#### [Work to be completed]
Copy the items word for word from their start through the line containing "edge [arrowhead=odiamond color=grey25", leaving out the pictures.

* BEGIN Data to process *

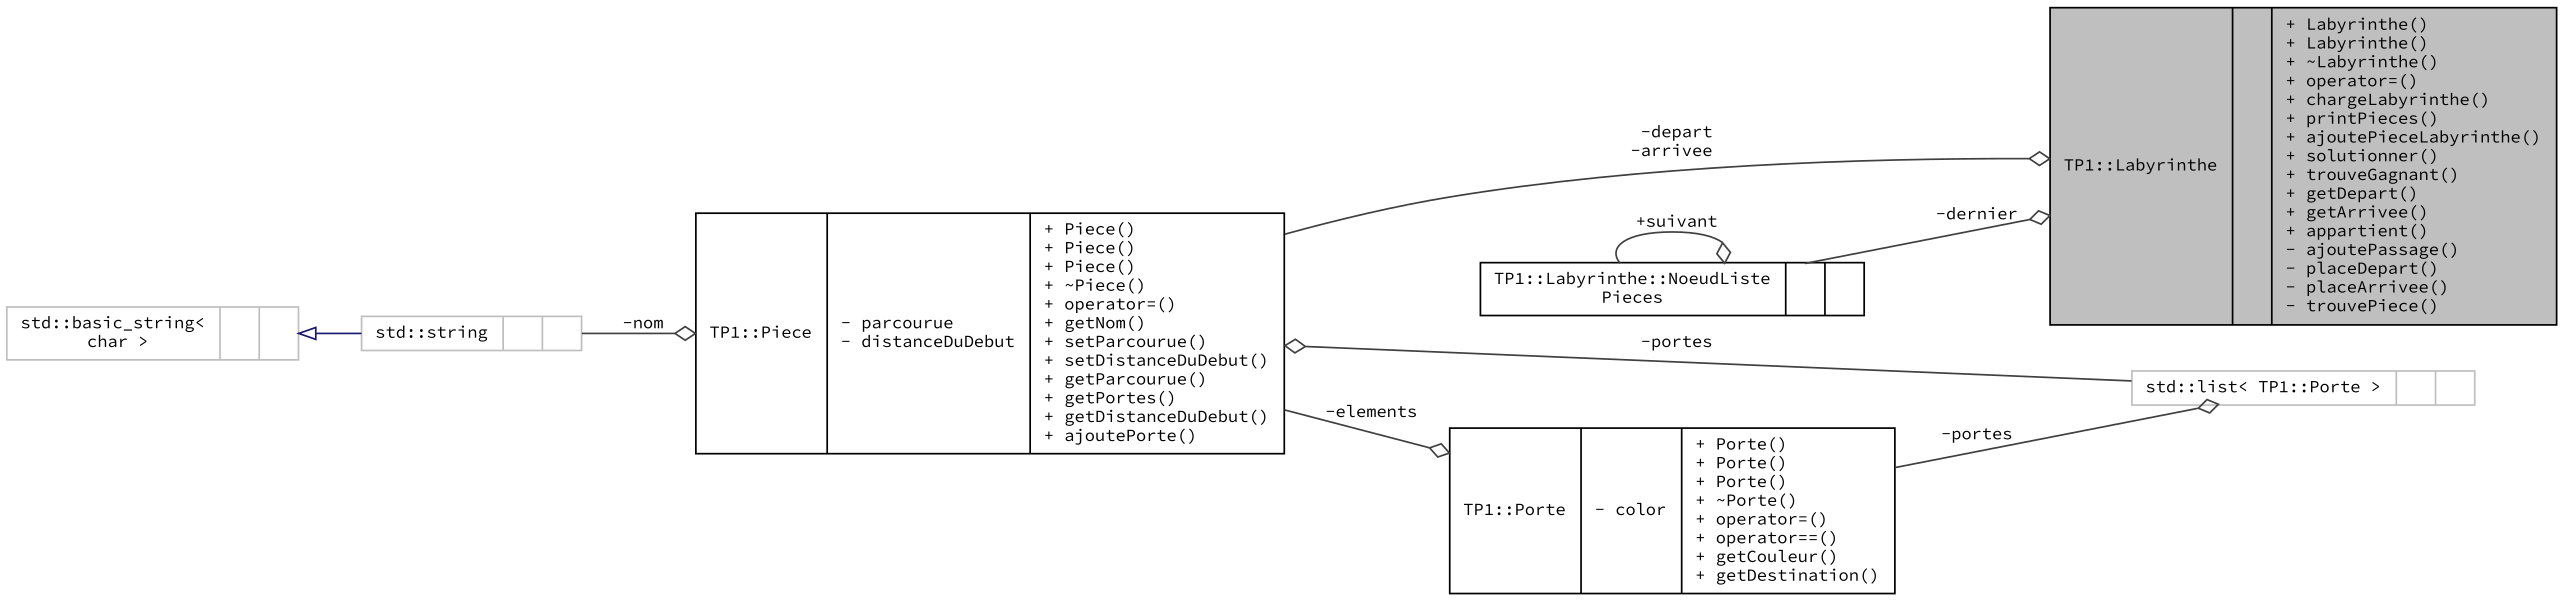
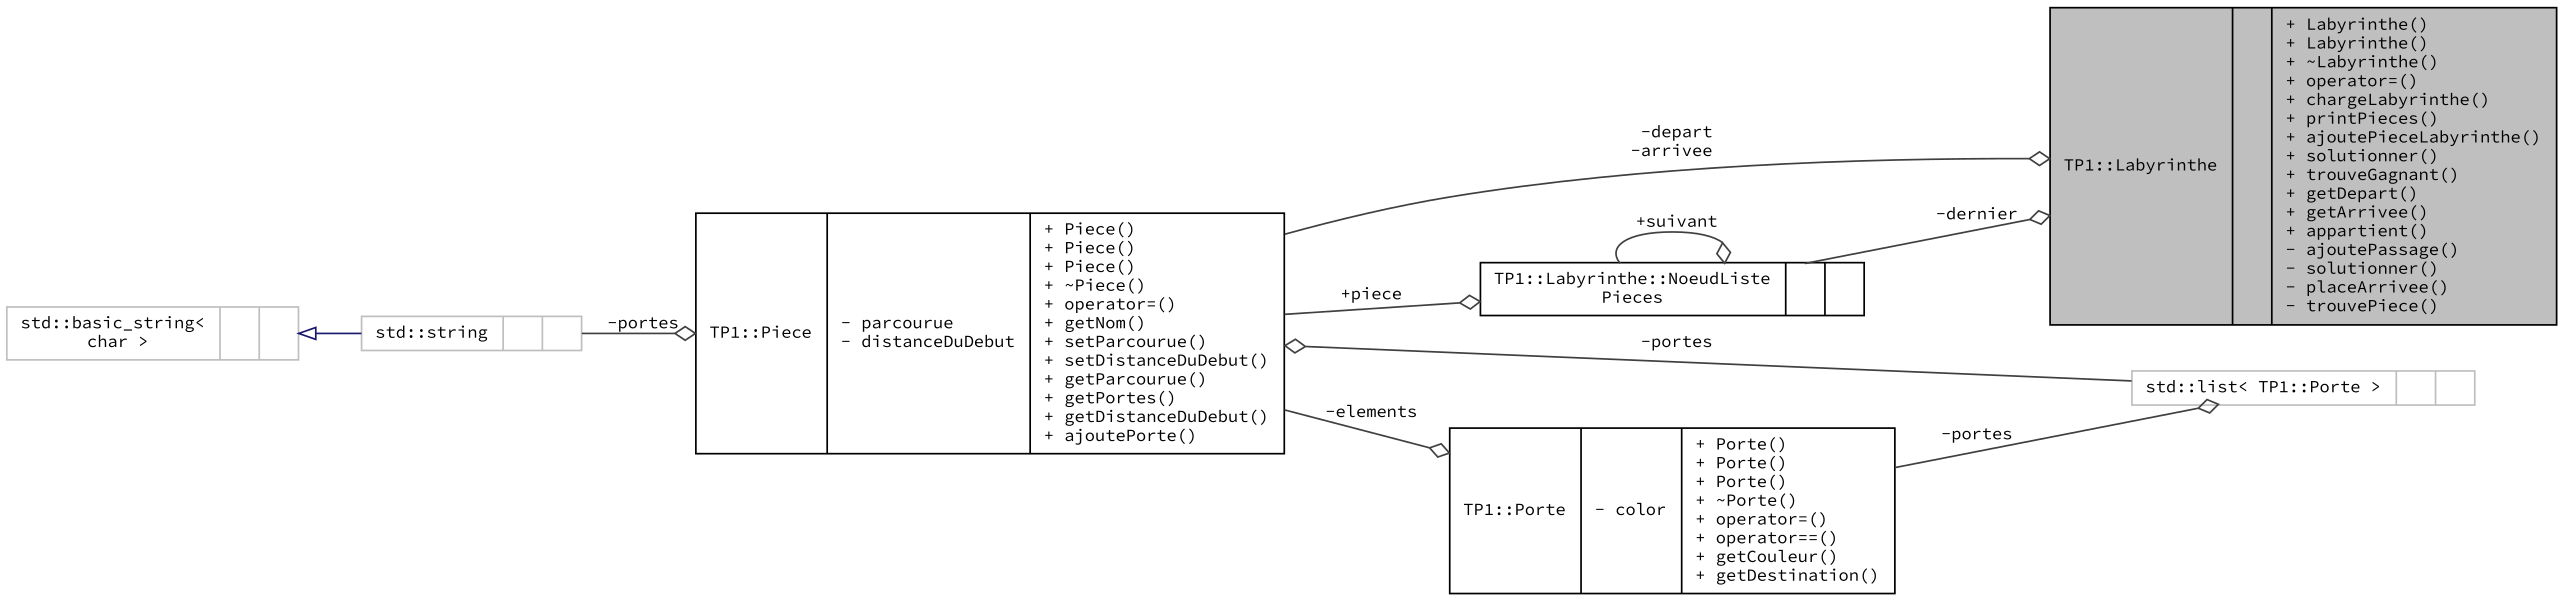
  digraph {
    fontname="Source Code Pro"
    rankdir=LR
    node [color=black fillcolor=white fontname="Source Code Pro" fontsize=10 shape=record style=filled]
    edge [arrowhead=odiamond color=grey25 fontname="Source Code Pro" fontsize=10 labelfontname=FreeSans labelfontsize=10 style=solid]
-   n1 [fillcolor=grey75 fontcolor=black height=0.2 label="{TP1::Labyrinthe\n||+ Labyrinthe()\l+ Labyrinthe()\l+ ~Labyrinthe()\l+ operator=()\l+ chargeLabyrinthe()\l+ printPieces()\l+ ajoutePieceLabyrinthe()\l+ solutionner()\l+ trouveGagnant()\l+ getDepart()\l+ getArrivee()\l+ appartient()\l- ajoutePassage()\l- placeDepart()\l- placeArrivee()\l- trouvePiece()\l}" width=0.4]
+   n1 [fillcolor=grey75 fontcolor=black height=0.2 label="{TP1::Labyrinthe\n||+ Labyrinthe()\l+ Labyrinthe()\l+ ~Labyrinthe()\l+ operator=()\l+ chargeLabyrinthe()\l+ printPieces()\l+ ajoutePieceLabyrinthe()\l+ solutionner()\l+ trouveGagnant()\l+ getDepart()\l+ getArrivee()\l+ appartient()\l- ajoutePassage()\l- solutionner()\l- placeArrivee()\l- trouvePiece()\l}" width=0.4]
    n2 [height=0.2 label="{TP1::Piece\n|- parcourue\l- distanceDuDebut\l|+ Piece()\l+ Piece()\l+ Piece()\l+ ~Piece()\l+ operator=()\l+ getNom()\l+ setParcourue()\l+ setDistanceDuDebut()\l+ getParcourue()\l+ getPortes()\l+ getDistanceDuDebut()\l+ ajoutePorte()\l}" width=0.4]
    n3 [height=0.2 label="{TP1::Porte\n|- color\l|+ Porte()\l+ Porte()\l+ Porte()\l+ ~Porte()\l+ operator=()\l+ operator==()\l+ getCouleur()\l+ getDestination()\l}" width=0.4]
    n4 [height=0.2 label="{TP1::Labyrinthe::NoeudListe\lPieces\n||}" width=0.4]
    n5 [color=grey75 height=0.2 label="{std::list\< TP1::Porte \>\n||}" width=0.4]
    n6 [color=grey75 height=0.2 label="{std::string\n||}" width=0.4]
    n7 [color=grey75 height=0.2 label="{std::basic_string\<\l char \>\n||}" width=0.4]
    n2 -> n1 [label=" -depart\n-arrivee"]
    n2 -> n3 [label=" -elements"]
+   n2 -> n4 [label=" +piece"]
    n3 -> n5 [label=" -portes"]
    n4 -> n1 [label=" -dernier"]
    n4 -> n4 [label=" +suivant"]
    n5 -> n2 [label=" -portes"]
-   n6 -> n2 [label=" -nom"]
+   n6 -> n2 [label=" -portes"]
    n7 -> n6 [arrowtail=onormal color=midnightblue dir=back arrowhead=""]
  }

* END Data to process *

#### [Response to this exercise]
  digraph {
    fontname="Source Code Pro"
    rankdir=LR
    node [color=black fillcolor=white fontname="Source Code Pro" fontsize=10 shape=record style=filled]
    edge [arrowhead=odiamond color=grey25 fontname="Source Code Pro" fontsize=10 labelfontname=FreeSans labelfontsize=10 style=solid]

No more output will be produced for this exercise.